Details
-
Bug
-
Status: Resolved
-
Critical
-
Resolution: Fixed
-
2.5.1
-
None
Description
Yarn service check is failing after moving the resource manager to a new host. This issue is occuring only on wire encrypted cluster. I performed the same operation on non wire encrypted cluster and service check is working fine.
Steps to reproduce :
1) Move resource manager to a new host.
2) Run the service check.
3) Service check is failing with below exception :
Traceback (most recent call last): File "/var/lib/ambari-agent/cache/common-services/YARN/2.1.0.2.0/package/scripts/service_check.py", line 181, in <module> ServiceCheck().execute() File "/usr/lib/python2.6/site-packages/resource_management/libraries/script/script.py", line 329, in execute method(env) File "/var/lib/ambari-agent/cache/common-services/YARN/2.1.0.2.0/package/scripts/service_check.py", line 131, in service_check active_rm_webapp_address = self.get_active_rm_webapp_address() File "/var/lib/ambari-agent/cache/common-services/YARN/2.1.0.2.0/package/scripts/service_check.py", line 177, in get_active_rm_webapp_address raise Fail('Resource Manager state is not available.
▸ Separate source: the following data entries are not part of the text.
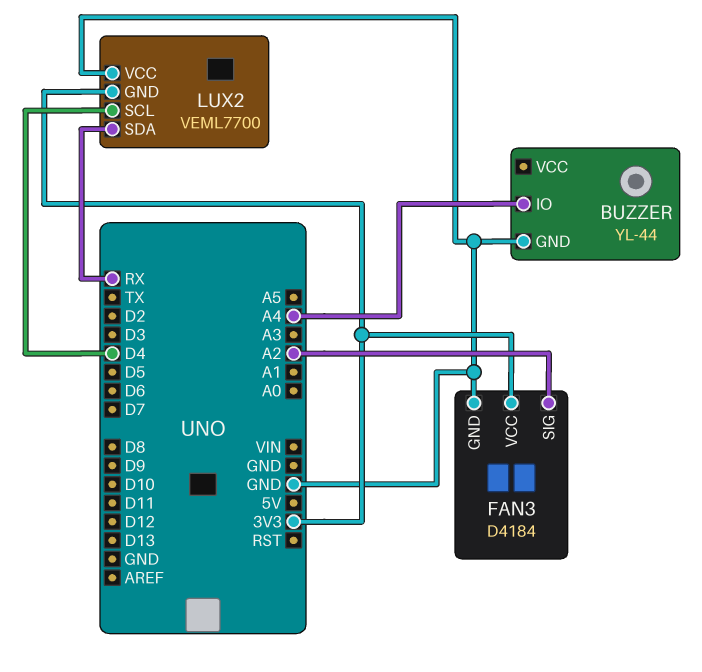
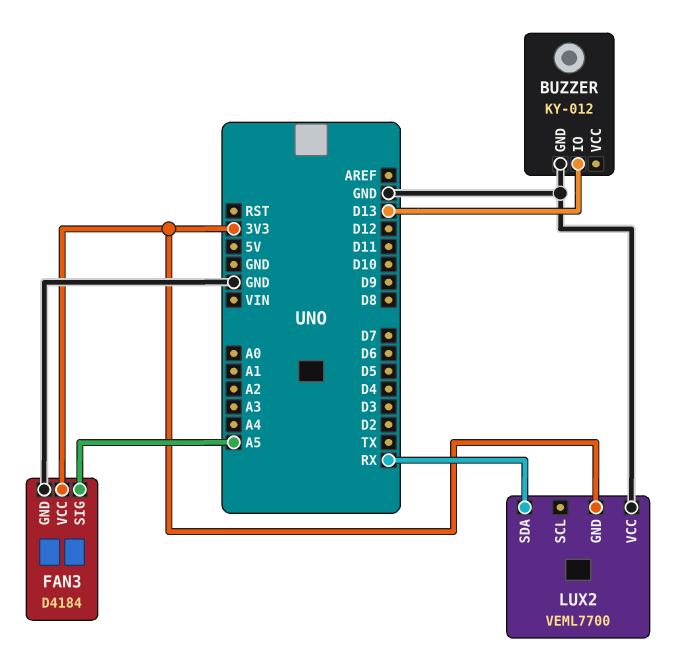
BUZZER: YL-44 -> KY-012
BUZZER pin IO: A4 -> D13
FAN3 pin SIG: A2 -> A5
LUX2 pin SCL: D4 -> none

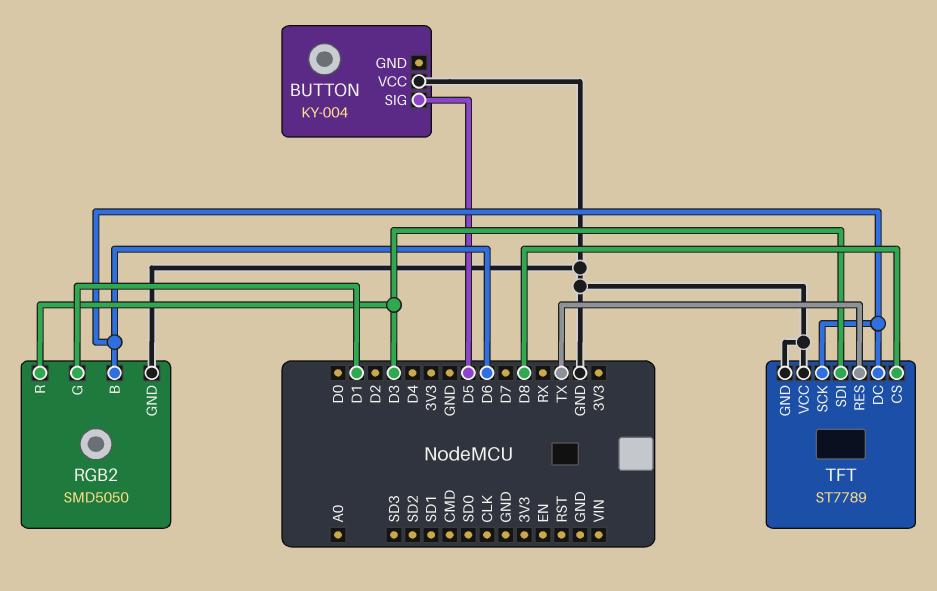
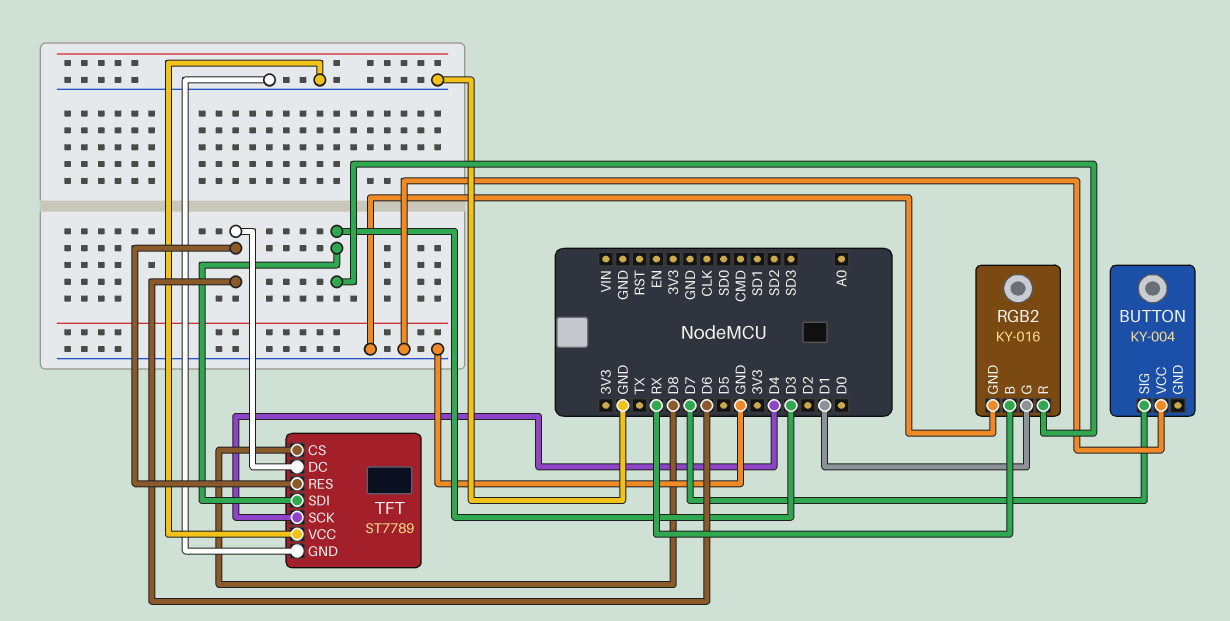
BUTTON pin SIG: D5 -> D7
RGB2: SMD5050 -> KY-016
RGB2 pin B: D6 -> RX
TFT pin RES: TX -> D6
TFT pin SCK: D6 -> D4

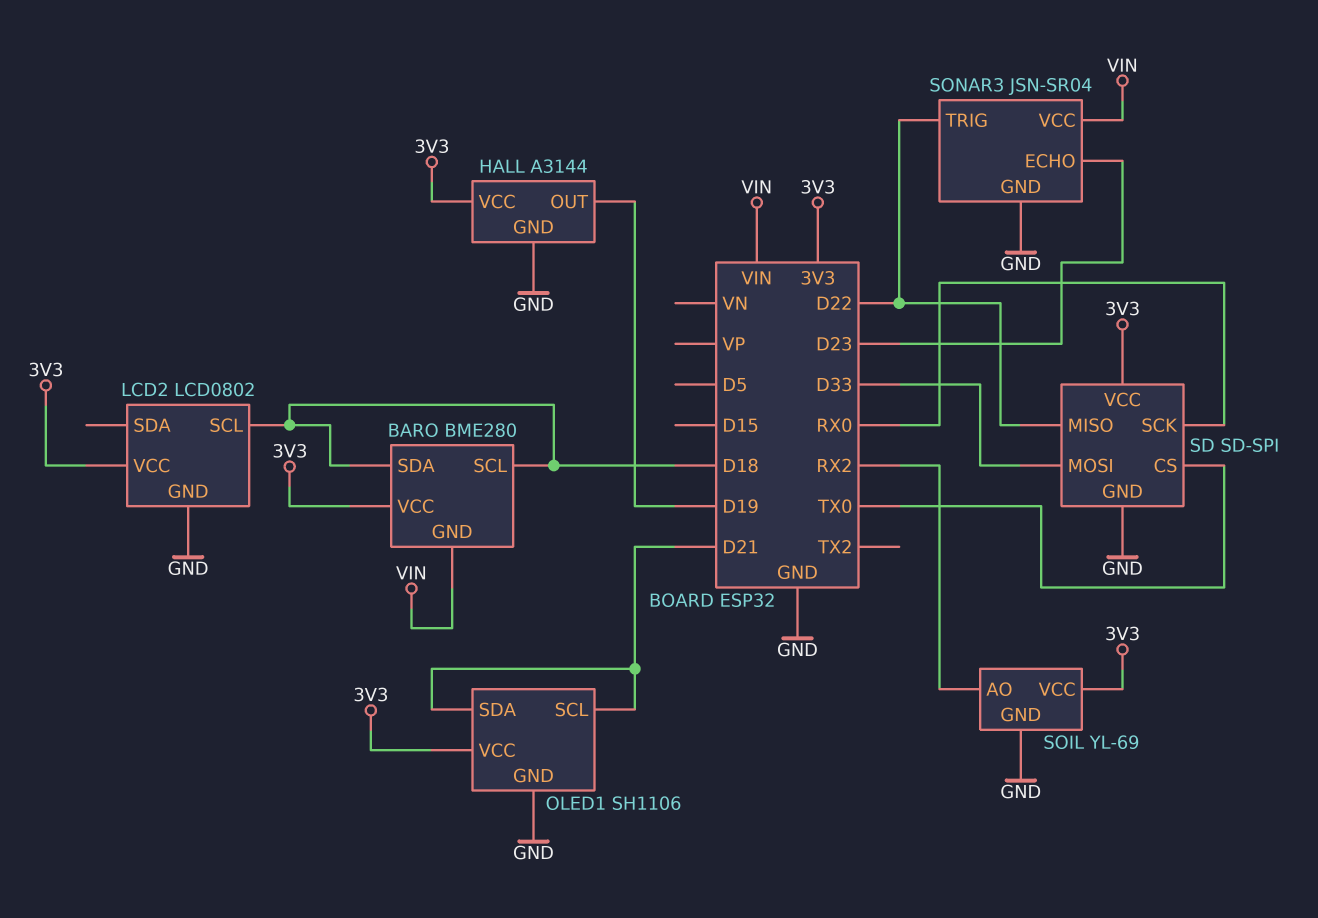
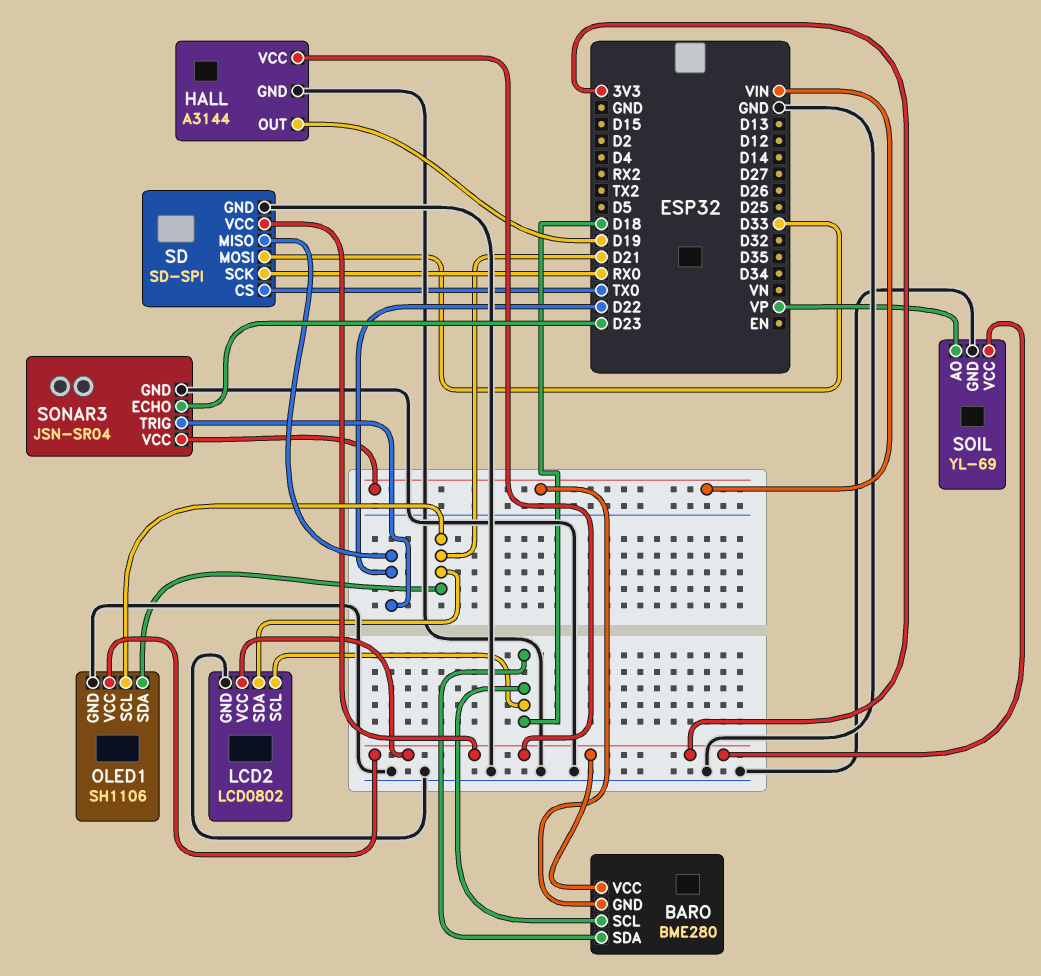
LCD2 pin SDA: none -> D21
SOIL pin AO: RX2 -> VP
Failed to determine the active Resource Manager web application address from {0}'.format(','.join(rm_webapp_addresses))); resource_management.core.exceptions.Fail: Resource Manager state is not available. Failed to determine the active Resource Manager web application address from ctr-e133-1493418528701-64577-01-000002.hwx.site:8090
Even after moving the resource manager to new host, its still referring to the older resource manager host.
Workaround : Property 'yarn.resourcemanager.webapp.https.address' was still referring to older resource manager host. I have manually updated this property to new host and restarted yarn. After this service check is going through fine.